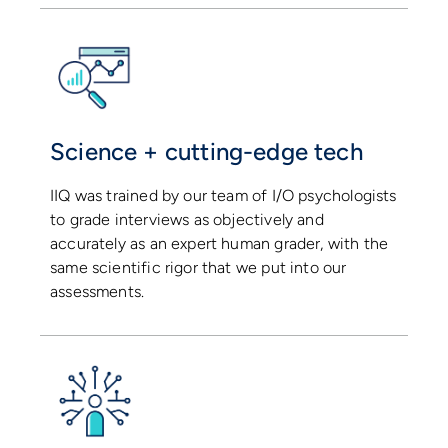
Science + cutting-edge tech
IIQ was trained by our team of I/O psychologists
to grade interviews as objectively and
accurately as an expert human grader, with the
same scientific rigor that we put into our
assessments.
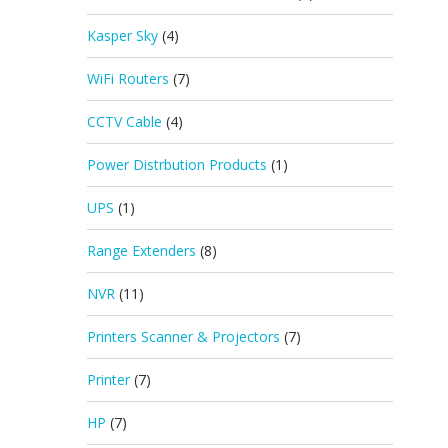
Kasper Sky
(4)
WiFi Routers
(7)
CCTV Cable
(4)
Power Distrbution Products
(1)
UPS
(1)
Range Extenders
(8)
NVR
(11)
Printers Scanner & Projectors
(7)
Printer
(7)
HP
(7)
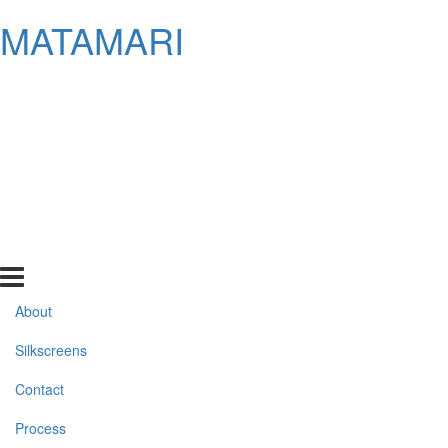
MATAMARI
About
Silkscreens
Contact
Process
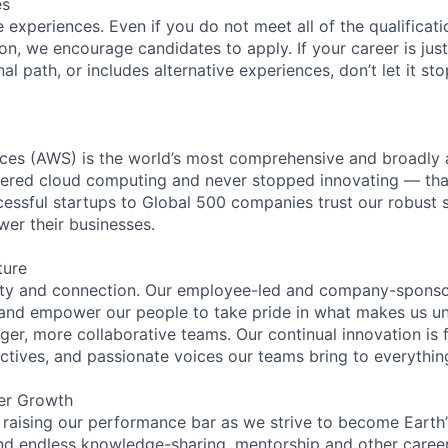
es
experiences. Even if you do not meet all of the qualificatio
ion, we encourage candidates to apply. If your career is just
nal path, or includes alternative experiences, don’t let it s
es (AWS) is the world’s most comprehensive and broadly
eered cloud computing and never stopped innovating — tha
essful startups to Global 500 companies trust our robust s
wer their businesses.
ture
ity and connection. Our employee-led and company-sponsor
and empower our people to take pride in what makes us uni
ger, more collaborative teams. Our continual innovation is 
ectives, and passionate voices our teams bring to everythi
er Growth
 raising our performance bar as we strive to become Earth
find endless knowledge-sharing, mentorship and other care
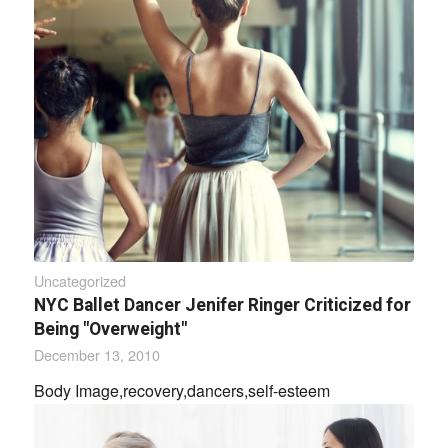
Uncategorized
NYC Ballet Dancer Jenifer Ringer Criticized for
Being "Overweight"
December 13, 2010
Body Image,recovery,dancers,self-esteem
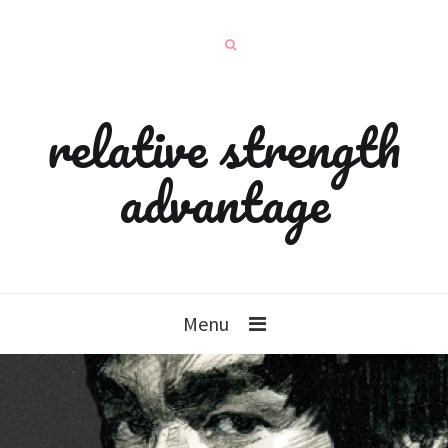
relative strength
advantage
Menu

---

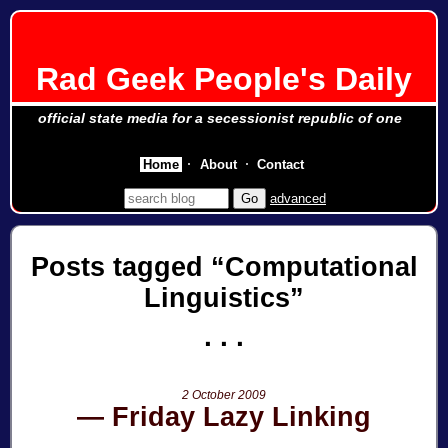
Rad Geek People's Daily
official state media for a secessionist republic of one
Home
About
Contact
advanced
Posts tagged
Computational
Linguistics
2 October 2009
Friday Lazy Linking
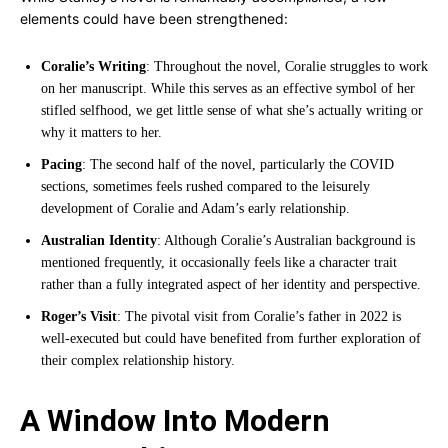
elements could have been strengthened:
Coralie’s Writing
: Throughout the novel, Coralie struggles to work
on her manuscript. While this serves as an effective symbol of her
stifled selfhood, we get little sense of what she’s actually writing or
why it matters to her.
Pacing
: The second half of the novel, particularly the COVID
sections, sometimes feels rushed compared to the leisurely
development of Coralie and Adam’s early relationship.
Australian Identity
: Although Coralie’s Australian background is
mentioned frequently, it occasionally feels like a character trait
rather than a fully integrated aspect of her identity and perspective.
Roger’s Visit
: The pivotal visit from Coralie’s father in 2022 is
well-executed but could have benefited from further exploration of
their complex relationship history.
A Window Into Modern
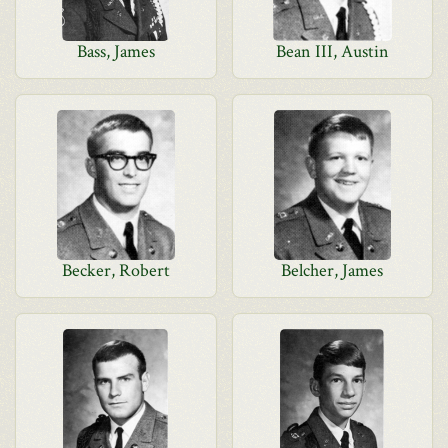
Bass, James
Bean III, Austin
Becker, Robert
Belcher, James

- DIRECTIVE:
Based on the entries above, please count how many lines contain the string "from", and reply with the figure only.

- SOLUTION TO THIS EXERCISE:
2